With the increasing recognition of its potential benefits, many Governors are clearly considering skills-based hiring state policies to support wider workforce and economic development goals in their states. These efforts have also likely been driven, at least in part, due to a wider recognition that traditional forms of hiring—that often rely on degrees and other familiar credentials—can inadvertently lead and reinforce inequities in the economy and diminish economic dynamism. As Governors and states continue to seek out ways to increase economic opportunity, these initiatives may only be the beginning of a wider trend amongst states seeking to reimagine talent development.
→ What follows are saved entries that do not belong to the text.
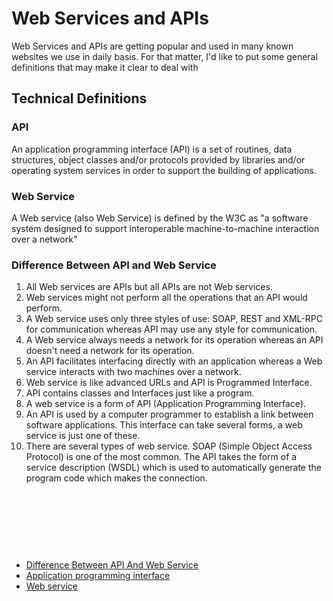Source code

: # Web Services and APIs

Web Services and APIs are getting popular and used in many known websites we use in daily basis. For that matter, I'd like to put some general definitions that may make it clear to deal with

## Technical Definitions

### API
An application programming interface (API) is a set of routines, data structures, object classes and/or protocols provided by libraries and/or operating system services in order to support the building of applications.

### Web Service
A Web service (also Web Service) is defined by the W3C as "a software system designed to support interoperable machine-to-machine interaction over a network"



### Difference Between API and Web Service
1. All Web services are APIs but all APIs are not Web services.
2. Web services might not perform all the operations that an API would perform.
3. A Web service uses only three styles of use: SOAP, REST and XML-RPC for communication whereas API may use any style for communication.
4. A Web service always needs a network for its operation whereas an API doesn't need a network for its operation.
5. An API facilitates interfacing directly with an application whereas a Web service interacts with two machines over a network.
6. Web service is like advanced URLs and API is Programmed Interface.
7. API contains classes and Interfaces just like a program.
8. A web service is a form of API (Application Programming Interface).
9. An API is used by a computer programmer to establish a link between software applications. This interface can take several forms, a web service is just one of these.
10. There are several types of web service. SOAP (Simple Object Access Protocol) is one of the most common. The API takes the form of a service description (WSDL) which is used to automatically generate the program code which makes the connection.






<br><br><br>
---
- [Difference Between API And Web Service](http://microsoft-techies.blogspot.com/2014/03/difference-between-api-and-web-service.html)
- [Application programming interface](https://en.wikipedia.org/wiki/Application_programming_interface)
- [Web service](https://en.wikipedia.org/wiki/Web_service)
In response to these moves by governors, the NGA Center for Best Practices has developed a project focused on skills-driven pathways. This initiative is supporting a cohort of states in planning skills-focused credential pathways and connecting this through skills-based hiring efforts. The project, Skills-Driven States, is also examining the ways in which technology and state data strategy can drive innovation and can put states on the cutting edge of skills-based practices. Gubernatorial leadership on this issue brings states to the table as an employer and provides the opportunity for public sector hiring practices to be a national blueprint for inclusion and innovation in response to workforce shortages.